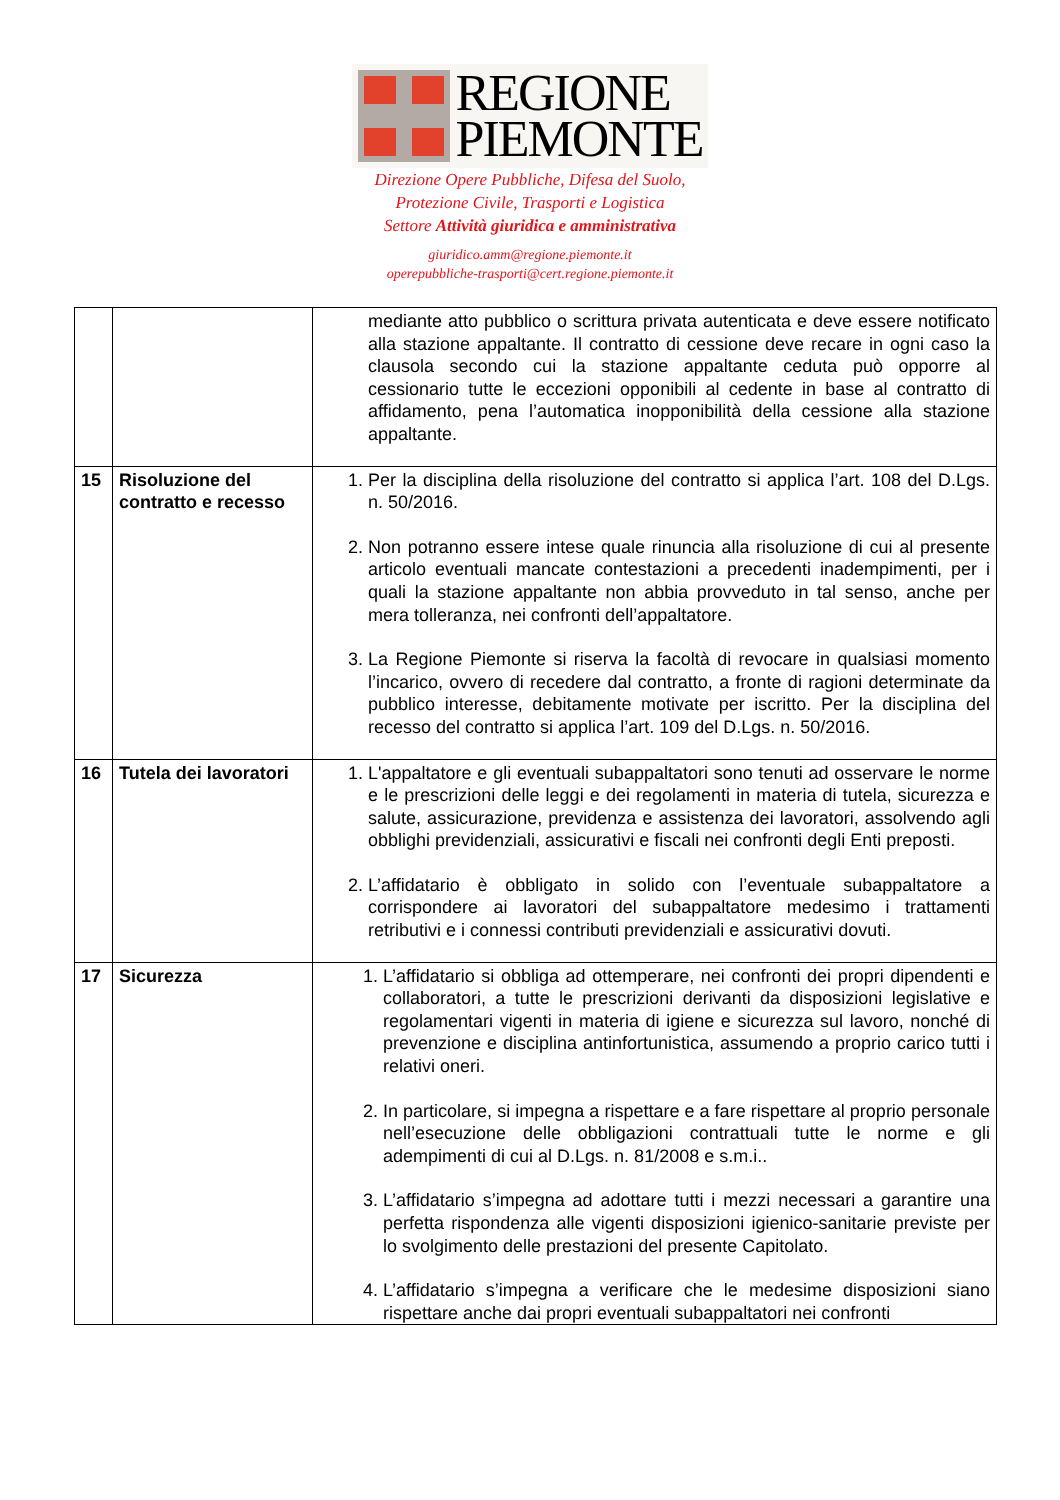REGIONE
PIEMONTE
Direzione Opere Pubbliche, Difesa del Suolo,
Protezione Civile, Trasporti e Logistica
Settore Attività giuridica e amministrativa
giuridico.amm@regione.piemonte.it
operepubbliche-trasporti@cert.regione.piemonte.it
| | | mediante atto pubblico o scrittura privata autenticata e deve essere notificato alla stazione appaltante. Il contratto di cessione deve recare in ogni caso la clausola secondo cui la stazione appaltante ceduta può opporre al cessionario tutte le eccezioni opponibili al cedente in base al contratto di affidamento, pena l’automatica inopponibilità della cessione alla stazione appaltante. |
| 15 | Risoluzione del contratto e recesso | 1. Per la disciplina della risoluzione del contratto si applica l’art. 108 del D.Lgs. n. 50/2016. 2. Non potranno essere intese quale rinuncia alla risoluzione di cui al presente articolo eventuali mancate contestazioni a precedenti inadempimenti, per i quali la stazione appaltante non abbia provveduto in tal senso, anche per mera tolleranza, nei confronti dell’appaltatore. 3. La Regione Piemonte si riserva la facoltà di revocare in qualsiasi momento l’incarico, ovvero di recedere dal contratto, a fronte di ragioni determinate da pubblico interesse, debitamente motivate per iscritto. Per la disciplina del recesso del contratto si applica l’art. 109 del D.Lgs. n. 50/2016. |
| 16 | Tutela dei lavoratori | 1. L'appaltatore e gli eventuali subappaltatori sono tenuti ad osservare le norme e le prescrizioni delle leggi e dei regolamenti in materia di tutela, sicurezza e salute, assicurazione, previdenza e assistenza dei lavoratori, assolvendo agli obblighi previdenziali, assicurativi e fiscali nei confronti degli Enti preposti. 2. L’affidatario è obbligato in solido con l’eventuale subappaltatore a corrispondere ai lavoratori del subappaltatore medesimo i trattamenti retributivi e i connessi contributi previdenziali e assicurativi dovuti. |
| 17 | Sicurezza | 1. L’affidatario si obbliga ad ottemperare, nei confronti dei propri dipendenti e collaboratori, a tutte le prescrizioni derivanti da disposizioni legislative e regolamentari vigenti in materia di igiene e sicurezza sul lavoro, nonché di prevenzione e disciplina antinfortunistica, assumendo a proprio carico tutti i relativi oneri. 2. In particolare, si impegna a rispettare e a fare rispettare al proprio personale nell’esecuzione delle obbligazioni contrattuali tutte le norme e gli adempimenti di cui al D.Lgs. n. 81/2008 e s.m.i.. 3. L’affidatario s’impegna ad adottare tutti i mezzi necessari a garantire una perfetta rispondenza alle vigenti disposizioni igienico-sanitarie previste per lo svolgimento delle prestazioni del presente Capitolato. 4. L’affidatario s’impegna a verificare che le medesime disposizioni siano rispettare anche dai propri eventuali subappaltatori nei confronti |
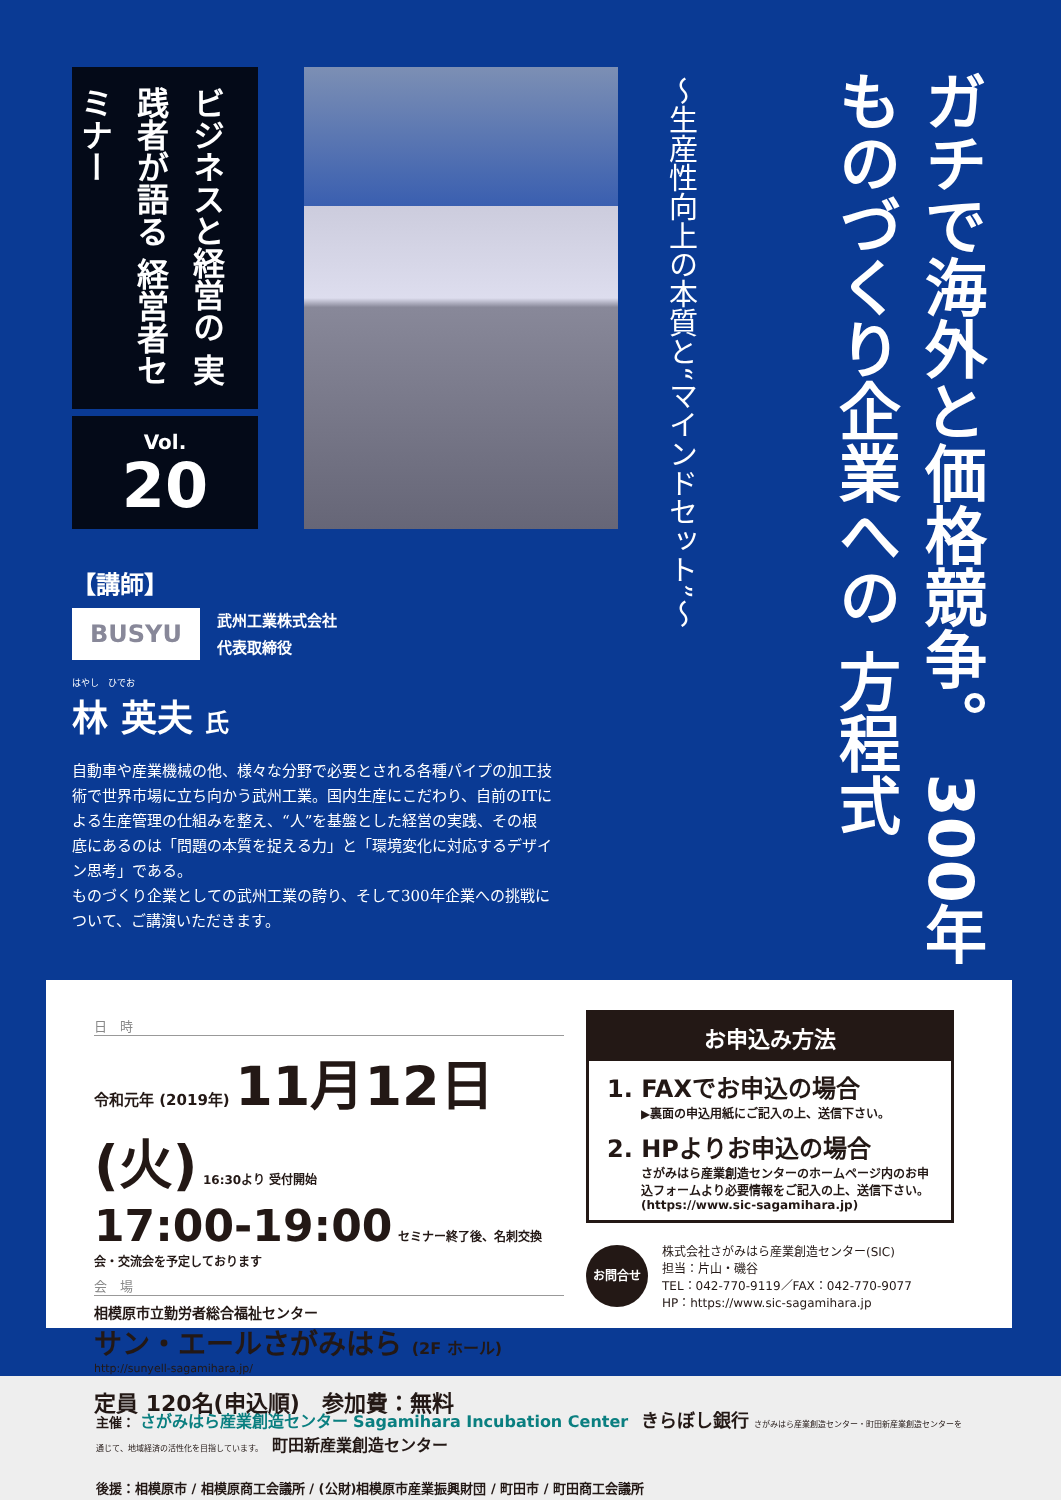ビジネスと経営の 実践者が語る 経営者セミナー
Vol.
20
ガチで海外と価格競争。 300年ものづくり企業への 方程式
〜生産性向上の本質と“マインドセット”〜
【講師】
BUSYU 武州工業株式会社
代表取締役
はやし　ひでお
林 英夫 氏
自動車や産業機械の他、様々な分野で必要とされる各種パイプの加工技術で世界市場に立ち向かう武州工業。国内生産にこだわり、自前のITによる生産管理の仕組みを整え、“人”を基盤とした経営の実践、その根底にあるのは「問題の本質を捉える力」と「環境変化に対応するデザイン思考」である。
ものづくり企業としての武州工業の誇り、そして300年企業への挑戦について、ご講演いただきます。
日　時
令和元年 (2019年) 11月12日(火) 16:30より 受付開始
17:00-19:00 セミナー終了後、名刺交換会・交流会を予定しております
会　場
相模原市立勤労者総合福祉センター
サン・エールさがみはら (2F ホール)
http://sunyell-sagamihara.jp/
定員 120名(申込順)　参加費：無料
お申込み方法
1. FAXでお申込の場合
▶裏面の申込用紙にご記入の上、送信下さい。
2. HPよりお申込の場合
さがみはら産業創造センターのホームページ内のお申込フォームより必要情報をご記入の上、送信下さい。(https://www.sic-sagamihara.jp)
お問合せ
株式会社さがみはら産業創造センター(SIC)
担当：片山・磯谷
TEL：042-770-9119／FAX：042-770-9077
HP：https://www.sic-sagamihara.jp
主催： さがみはら産業創造センター Sagamihara Incubation Center　きらぼし銀行 さがみはら産業創造センター・町田新産業創造センターを通じて、地域経済の活性化を目指しています。　町田新産業創造センター
後援：相模原市 / 相模原商工会議所 / (公財)相模原市産業振興財団 / 町田市 / 町田商工会議所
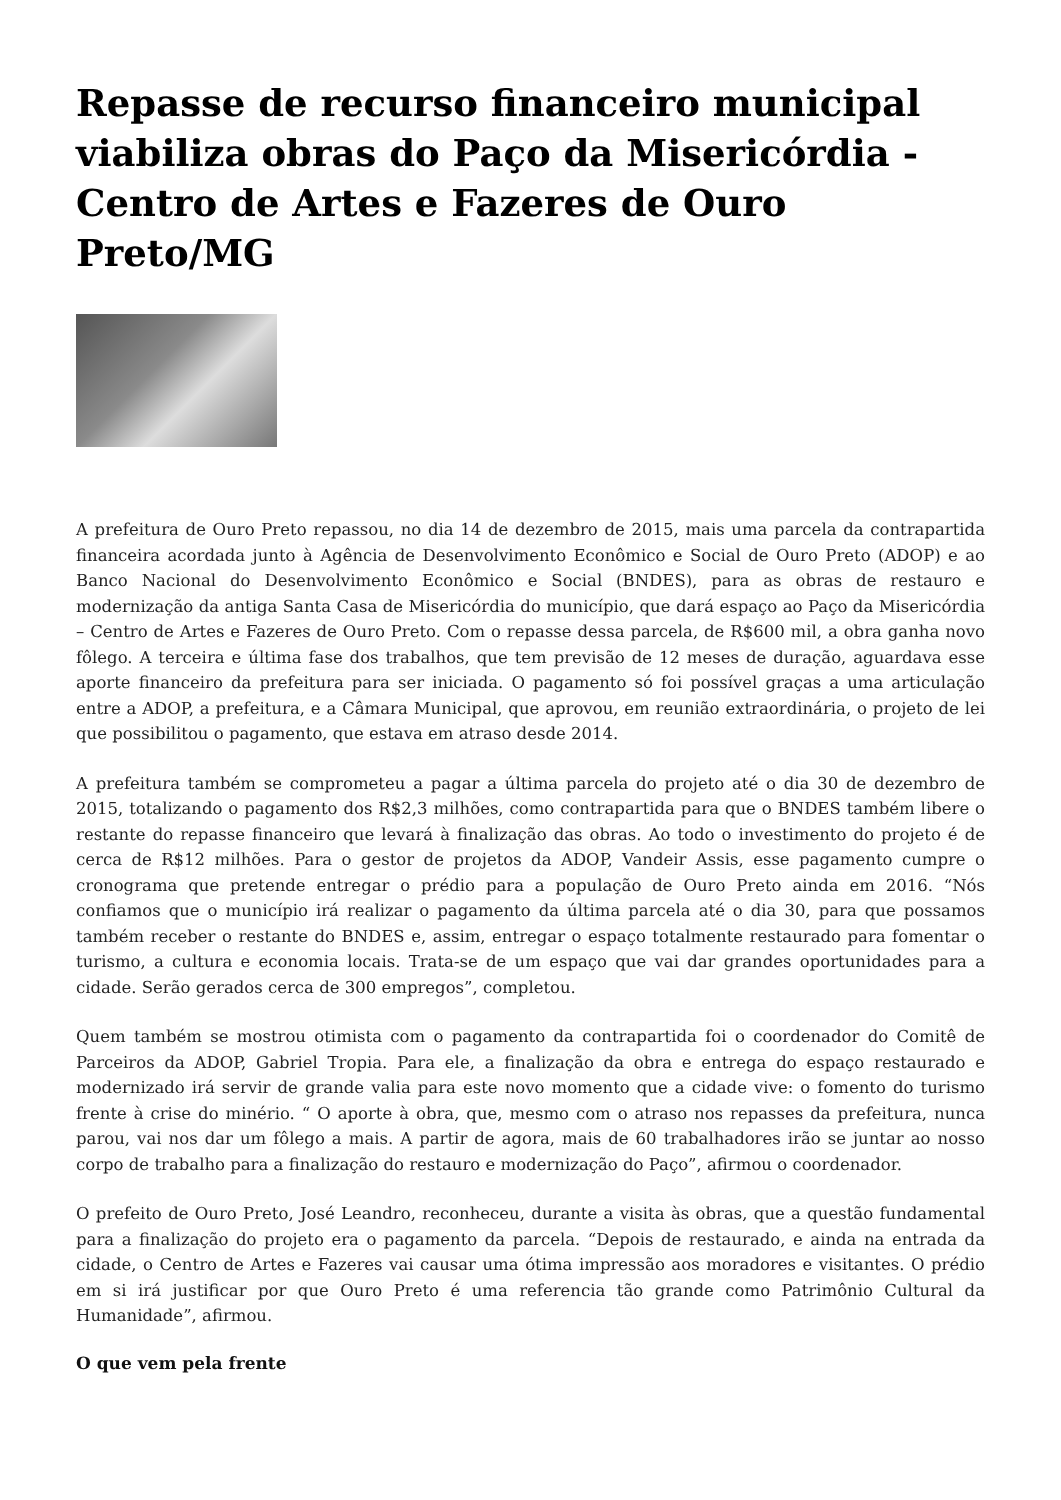Repasse de recurso financeiro municipal viabiliza obras do Paço da Misericórdia - Centro de Artes e Fazeres de Ouro Preto/MG
A prefeitura de Ouro Preto repassou, no dia 14 de dezembro de 2015, mais uma parcela da contrapartida financeira acordada junto à Agência de Desenvolvimento Econômico e Social de Ouro Preto (ADOP) e ao Banco Nacional do Desenvolvimento Econômico e Social (BNDES), para as obras de restauro e modernização da antiga Santa Casa de Misericórdia do município, que dará espaço ao Paço da Misericórdia – Centro de Artes e Fazeres de Ouro Preto. Com o repasse dessa parcela, de R$600 mil, a obra ganha novo fôlego. A terceira e última fase dos trabalhos, que tem previsão de 12 meses de duração, aguardava esse aporte financeiro da prefeitura para ser iniciada. O pagamento só foi possível graças a uma articulação entre a ADOP, a prefeitura, e a Câmara Municipal, que aprovou, em reunião extraordinária, o projeto de lei que possibilitou o pagamento, que estava em atraso desde 2014.
A prefeitura também se comprometeu a pagar a última parcela do projeto até o dia 30 de dezembro de 2015, totalizando o pagamento dos R$2,3 milhões, como contrapartida para que o BNDES também libere o restante do repasse financeiro que levará à finalização das obras. Ao todo o investimento do projeto é de cerca de R$12 milhões. Para o gestor de projetos da ADOP, Vandeir Assis, esse pagamento cumpre o cronograma que pretende entregar o prédio para a população de Ouro Preto ainda em 2016. “Nós confiamos que o município irá realizar o pagamento da última parcela até o dia 30, para que possamos também receber o restante do BNDES e, assim, entregar o espaço totalmente restaurado para fomentar o turismo, a cultura e economia locais. Trata-se de um espaço que vai dar grandes oportunidades para a cidade. Serão gerados cerca de 300 empregos”, completou.
Quem também se mostrou otimista com o pagamento da contrapartida foi o coordenador do Comitê de Parceiros da ADOP, Gabriel Tropia. Para ele, a finalização da obra e entrega do espaço restaurado e modernizado irá servir de grande valia para este novo momento que a cidade vive: o fomento do turismo frente à crise do minério. “ O aporte à obra, que, mesmo com o atraso nos repasses da prefeitura, nunca parou, vai nos dar um fôlego a mais. A partir de agora, mais de 60 trabalhadores irão se juntar ao nosso corpo de trabalho para a finalização do restauro e modernização do Paço”, afirmou o coordenador.
O prefeito de Ouro Preto, José Leandro, reconheceu, durante a visita às obras, que a questão fundamental para a finalização do projeto era o pagamento da parcela. “Depois de restaurado, e ainda na entrada da cidade, o Centro de Artes e Fazeres vai causar uma ótima impressão aos moradores e visitantes. O prédio em si irá justificar por que Ouro Preto é uma referencia tão grande como Patrimônio Cultural da Humanidade”, afirmou.
O que vem pela frente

------------

**PROBLEM DETAILS:** Without the pictures, write out the lines from the beginning of the entries through the line with "n. 50/2016. |".

**EXPECTED ANSWER:**
REGIONE
PIEMONTE
Direzione Opere Pubbliche, Difesa del Suolo,
Protezione Civile, Trasporti e Logistica
Settore Attività giuridica e amministrativa
giuridico.amm@regione.piemonte.it
operepubbliche-trasporti@cert.regione.piemonte.it
| | | mediante atto pubblico o scrittura privata autenticata e deve essere notificato alla stazione appaltante. Il contratto di cessione deve recare in ogni caso la clausola secondo cui la stazione appaltante ceduta può opporre al cessionario tutte le eccezioni opponibili al cedente in base al contratto di affidamento, pena l’automatica inopponibilità della cessione alla stazione appaltante. |
| 15 | Risoluzione del contratto e recesso | 1. Per la disciplina della risoluzione del contratto si applica l’art. 108 del D.Lgs. n. 50/2016. 2. Non potranno essere intese quale rinuncia alla risoluzione di cui al presente articolo eventuali mancate contestazioni a precedenti inadempimenti, per i quali la stazione appaltante non abbia provveduto in tal senso, anche per mera tolleranza, nei confronti dell’appaltatore. 3. La Regione Piemonte si riserva la facoltà di revocare in qualsiasi momento l’incarico, ovvero di recedere dal contratto, a fronte di ragioni determinate da pubblico interesse, debitamente motivate per iscritto. Per la disciplina del recesso del contratto si applica l’art. 109 del D.Lgs. n. 50/2016. |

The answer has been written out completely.